● **EXERCISE REQUIREMENTS**:
Continue the article on the FBI's surveillance planes, starting right after its last sentence.
**** TEXT PASSAGE ****
FBI spy planes: Who's mystery man 'Robert Lindley'?
The FBI has used surveillance planes in some 30 US cities during a recent 30-day period. Most of the aircraft are registered to a 'Robert Lindley.'
Andrew Harnik/AP
The Federal Bureau of Investigation has a secret air force of light planes that conducts overhead surveillance for a wide range of law-enforcement matters in many, if not most, of the big cities in the United States.
That’s the bottom line from today’s big Associated Press report on the extent of activities of the FBI’s eyes in the sky. It’s a revelation that’s likely to feed the ongoing national debate about the extent of government snooping – including National Security Agency activities – and its implications for US citizens’ privacy.
It’s also possible this exposure will push changes in FBI procedures. Top US law-enforcement officials were already set on revealing more about agency use of one of the most powerful tools the airborne surveillance aircraft carry, secret cellphone tracking devices called “dirtboxes.”
The Justice Department has “launched a wide-ranging review into how law-enforcement agencies deploy the technology,” reported The Wall Street Journal’s Devlin Barrett last month.
Federal law-enforcement use of planes for surveillance per se hasn’t exactly been a secret. The Wall Street Journal and some independent reporters said last year that the US Marshall’s Service used Cessnas to snoop on criminal suspects' phone activity. The aircraft carry electronic devices that mimic the cellphone tower signature of a particular service provider, fooling phones on the ground into connecting with them and transmitting unique registration information. The devices, known as dirtboxes due to the initials of the Boeing subsidiary which produces them, generally collect cellphone location data. They don’t suck up the contents of calls themselves.
**** RECORDS SHOWN ****
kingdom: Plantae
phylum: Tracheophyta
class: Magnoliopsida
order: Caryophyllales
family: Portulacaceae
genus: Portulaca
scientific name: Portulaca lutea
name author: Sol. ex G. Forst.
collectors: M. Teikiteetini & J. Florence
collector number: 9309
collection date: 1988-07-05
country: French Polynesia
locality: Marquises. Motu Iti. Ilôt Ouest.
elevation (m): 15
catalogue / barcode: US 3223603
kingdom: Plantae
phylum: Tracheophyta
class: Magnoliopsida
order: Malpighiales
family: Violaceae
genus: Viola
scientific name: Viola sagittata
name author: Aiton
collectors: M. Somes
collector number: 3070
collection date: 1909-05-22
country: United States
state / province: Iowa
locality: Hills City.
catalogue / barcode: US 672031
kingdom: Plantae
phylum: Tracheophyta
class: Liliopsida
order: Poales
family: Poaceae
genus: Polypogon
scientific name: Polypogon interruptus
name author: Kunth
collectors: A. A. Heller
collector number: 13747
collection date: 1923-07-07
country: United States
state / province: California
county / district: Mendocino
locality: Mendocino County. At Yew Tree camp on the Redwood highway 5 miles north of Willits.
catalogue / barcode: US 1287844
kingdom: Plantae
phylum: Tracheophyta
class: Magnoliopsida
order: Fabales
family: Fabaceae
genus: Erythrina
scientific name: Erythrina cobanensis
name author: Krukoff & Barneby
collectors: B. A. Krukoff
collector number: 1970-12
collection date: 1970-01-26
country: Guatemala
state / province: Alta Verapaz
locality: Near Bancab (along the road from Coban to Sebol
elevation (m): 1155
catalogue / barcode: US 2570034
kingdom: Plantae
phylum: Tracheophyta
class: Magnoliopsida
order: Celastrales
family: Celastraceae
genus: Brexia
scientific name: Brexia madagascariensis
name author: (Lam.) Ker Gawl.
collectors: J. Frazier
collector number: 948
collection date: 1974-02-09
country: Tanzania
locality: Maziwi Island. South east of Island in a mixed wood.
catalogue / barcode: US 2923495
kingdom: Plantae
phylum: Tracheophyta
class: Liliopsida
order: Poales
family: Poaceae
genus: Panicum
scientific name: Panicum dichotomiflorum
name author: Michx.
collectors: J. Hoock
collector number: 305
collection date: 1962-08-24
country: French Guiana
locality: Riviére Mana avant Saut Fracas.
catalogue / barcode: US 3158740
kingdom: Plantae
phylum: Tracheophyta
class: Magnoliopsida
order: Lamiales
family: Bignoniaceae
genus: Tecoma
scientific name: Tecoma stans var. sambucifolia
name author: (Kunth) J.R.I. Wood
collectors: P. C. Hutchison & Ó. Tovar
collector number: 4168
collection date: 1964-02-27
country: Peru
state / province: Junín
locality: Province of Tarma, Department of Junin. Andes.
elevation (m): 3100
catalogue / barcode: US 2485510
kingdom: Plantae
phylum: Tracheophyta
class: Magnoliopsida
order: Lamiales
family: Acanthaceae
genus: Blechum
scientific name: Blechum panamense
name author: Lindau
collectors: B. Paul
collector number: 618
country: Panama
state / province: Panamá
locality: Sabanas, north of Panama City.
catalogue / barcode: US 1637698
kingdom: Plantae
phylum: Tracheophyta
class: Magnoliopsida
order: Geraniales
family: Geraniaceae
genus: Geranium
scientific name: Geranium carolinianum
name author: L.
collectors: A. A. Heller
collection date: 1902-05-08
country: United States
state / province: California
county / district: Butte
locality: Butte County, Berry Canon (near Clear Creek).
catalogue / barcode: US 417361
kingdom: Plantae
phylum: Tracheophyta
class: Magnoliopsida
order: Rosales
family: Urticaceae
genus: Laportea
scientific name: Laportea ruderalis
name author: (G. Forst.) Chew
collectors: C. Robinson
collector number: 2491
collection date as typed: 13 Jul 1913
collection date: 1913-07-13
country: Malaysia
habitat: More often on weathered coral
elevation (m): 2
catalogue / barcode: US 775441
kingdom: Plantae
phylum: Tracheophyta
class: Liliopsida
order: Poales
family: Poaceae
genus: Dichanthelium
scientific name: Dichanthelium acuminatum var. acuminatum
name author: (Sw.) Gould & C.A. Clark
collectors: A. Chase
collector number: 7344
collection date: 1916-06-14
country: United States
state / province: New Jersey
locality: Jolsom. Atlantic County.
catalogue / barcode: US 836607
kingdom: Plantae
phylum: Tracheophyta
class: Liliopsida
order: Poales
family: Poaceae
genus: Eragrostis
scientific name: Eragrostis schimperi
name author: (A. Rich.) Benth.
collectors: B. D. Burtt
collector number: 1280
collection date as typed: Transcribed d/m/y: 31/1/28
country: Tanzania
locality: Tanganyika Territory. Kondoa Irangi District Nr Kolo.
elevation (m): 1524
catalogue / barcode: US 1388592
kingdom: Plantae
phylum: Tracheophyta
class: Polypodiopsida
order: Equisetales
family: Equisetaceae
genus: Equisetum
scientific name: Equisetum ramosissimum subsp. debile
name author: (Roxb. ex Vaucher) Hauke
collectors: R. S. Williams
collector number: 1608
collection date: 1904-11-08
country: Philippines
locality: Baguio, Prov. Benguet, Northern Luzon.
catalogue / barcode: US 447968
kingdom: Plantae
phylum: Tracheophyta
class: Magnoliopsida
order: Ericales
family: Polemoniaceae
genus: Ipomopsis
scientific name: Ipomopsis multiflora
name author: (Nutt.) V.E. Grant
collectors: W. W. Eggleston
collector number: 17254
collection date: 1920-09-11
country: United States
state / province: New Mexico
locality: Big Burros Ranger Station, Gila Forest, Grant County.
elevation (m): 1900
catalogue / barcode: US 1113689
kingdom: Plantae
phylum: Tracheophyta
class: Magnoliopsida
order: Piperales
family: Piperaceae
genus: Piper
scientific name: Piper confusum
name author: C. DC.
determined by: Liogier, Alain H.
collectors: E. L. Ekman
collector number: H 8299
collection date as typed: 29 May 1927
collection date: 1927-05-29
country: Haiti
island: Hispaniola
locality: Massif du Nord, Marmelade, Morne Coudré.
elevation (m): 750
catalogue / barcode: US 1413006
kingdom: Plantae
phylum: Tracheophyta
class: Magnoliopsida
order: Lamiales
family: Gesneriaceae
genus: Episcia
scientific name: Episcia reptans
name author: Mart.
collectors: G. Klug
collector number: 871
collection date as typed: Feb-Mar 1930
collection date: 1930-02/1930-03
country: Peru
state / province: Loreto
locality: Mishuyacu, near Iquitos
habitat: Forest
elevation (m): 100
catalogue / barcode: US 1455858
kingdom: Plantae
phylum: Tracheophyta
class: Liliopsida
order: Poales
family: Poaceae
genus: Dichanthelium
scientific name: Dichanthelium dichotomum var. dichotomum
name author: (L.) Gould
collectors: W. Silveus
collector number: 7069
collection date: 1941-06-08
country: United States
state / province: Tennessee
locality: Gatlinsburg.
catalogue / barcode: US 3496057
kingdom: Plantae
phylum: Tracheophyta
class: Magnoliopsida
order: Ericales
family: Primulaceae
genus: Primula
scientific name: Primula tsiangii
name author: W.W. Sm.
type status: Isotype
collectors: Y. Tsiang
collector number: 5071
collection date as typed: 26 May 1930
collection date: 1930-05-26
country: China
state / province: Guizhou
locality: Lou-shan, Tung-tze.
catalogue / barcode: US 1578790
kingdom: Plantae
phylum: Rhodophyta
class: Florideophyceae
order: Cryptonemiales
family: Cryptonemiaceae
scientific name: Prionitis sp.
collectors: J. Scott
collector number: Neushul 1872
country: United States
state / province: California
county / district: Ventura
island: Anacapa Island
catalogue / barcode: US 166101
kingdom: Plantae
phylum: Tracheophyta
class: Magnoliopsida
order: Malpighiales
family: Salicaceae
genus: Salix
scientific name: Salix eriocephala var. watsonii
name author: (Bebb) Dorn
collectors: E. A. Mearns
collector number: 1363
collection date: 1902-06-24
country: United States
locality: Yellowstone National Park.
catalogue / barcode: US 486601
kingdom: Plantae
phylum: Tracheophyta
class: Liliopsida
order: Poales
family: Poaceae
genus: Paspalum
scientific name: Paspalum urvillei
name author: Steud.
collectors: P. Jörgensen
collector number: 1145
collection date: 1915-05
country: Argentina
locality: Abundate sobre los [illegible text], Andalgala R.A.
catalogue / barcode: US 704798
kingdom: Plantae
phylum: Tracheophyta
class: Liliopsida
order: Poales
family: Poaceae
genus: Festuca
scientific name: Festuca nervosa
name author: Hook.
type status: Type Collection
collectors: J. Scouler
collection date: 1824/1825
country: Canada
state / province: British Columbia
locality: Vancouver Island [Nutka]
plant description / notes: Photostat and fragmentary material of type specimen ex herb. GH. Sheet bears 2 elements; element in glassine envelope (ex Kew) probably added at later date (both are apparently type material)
****
● **RESULT**:
But AP journalists took this information and went further. They noticed suspicious looking small planes circling in slow, counterclockwise circles over US cities, and in particular over Baltimore during last month’s civil unrest. They began tracing tail numbers, identifying antennas and other equipment on the planes, and uncovering a trail of fake companies used to hide the government origin of the flights.
They discovered that the FBI had used surveillance planes in at least 30 US cities, covering 11 states, during a recent 30-day period. These aircraft appeared to carry high-quality video equipment for filming activity on the ground. Some could be outfitted with “dirtbox”-like cellphone attracting equipment, though the AP didn’t specify how many of the flights they tracked might have involved such surveillance.
The FBI asked the AP to not disclose the names of the secret firms, saying it would just cost tax money to reestablish such fronts to protect pilots and planes. The AP declined, saying that the firms were listed in government documents and public databases. At least one shared an address with a Justice Department office.
Most of the aircraft registrations included a mysterious name, Robert Lindley, according to the AP. He appeared to have at least three distinct signatures, according to registration documents reviewed by reporters. Another name on some of the documents, Robert Taylor, seemed to have been written in handwriting similar to that of one of the Lindley patterns.
The AP called people named “Lindley” in the D.C. area but at press time hadn’t turned up anything.
“The FBI would not say whether Lindley is a government employee,” wrote AP reporters Jack Gillum, Eileen Sullivan, and Eric Tucker.
Are the flights an abuse of law enforcement power? A senior law enforcement official quoted by CNN insisted that they were not. There is “rigorous oversight and approval” prior to use of such flights, said the official. But no judge or search warrant is involved in the process.
Whether law enforcement can obtain cellphone location data without a warrant is an issue that’s going to end up in the Supreme Court, according to the American Civil Liberties Union. A review of actual information obtained by police in a particular case shows that it’s easy to determine where a suspect worships, whom he sleeps with, and other highly specific aspects of travel and life, wrote ACLU attorney Nathan Freed Wessler in March.
“Records revealing these kinds of sensitive details of our lives are exactly what the Fourth Amendment was intended to protect,” according to Mr. Wessler.